**Problem to solve**
Below is a listing to repeat exactly, with its pictures left out.

**Input material**

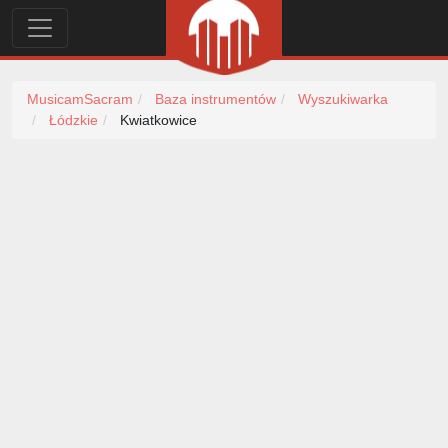
MusicamSacram
Baza instrumentów
Wyszukiwarka
Łódzkie
Kwiatkowice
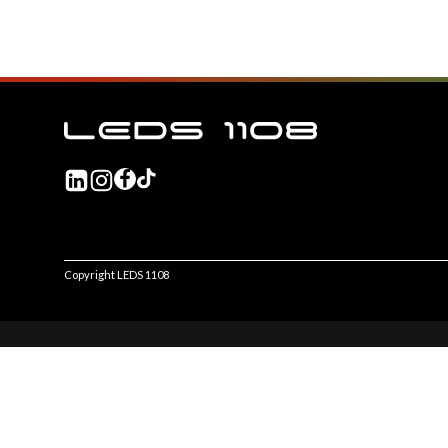
Copyright LEDS 1108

**Result for this task**
MusicamSacram
Baza instrumentów
Wyszukiwarka
Łódzkie
Kwiatkowice
Copyright LEDS 1108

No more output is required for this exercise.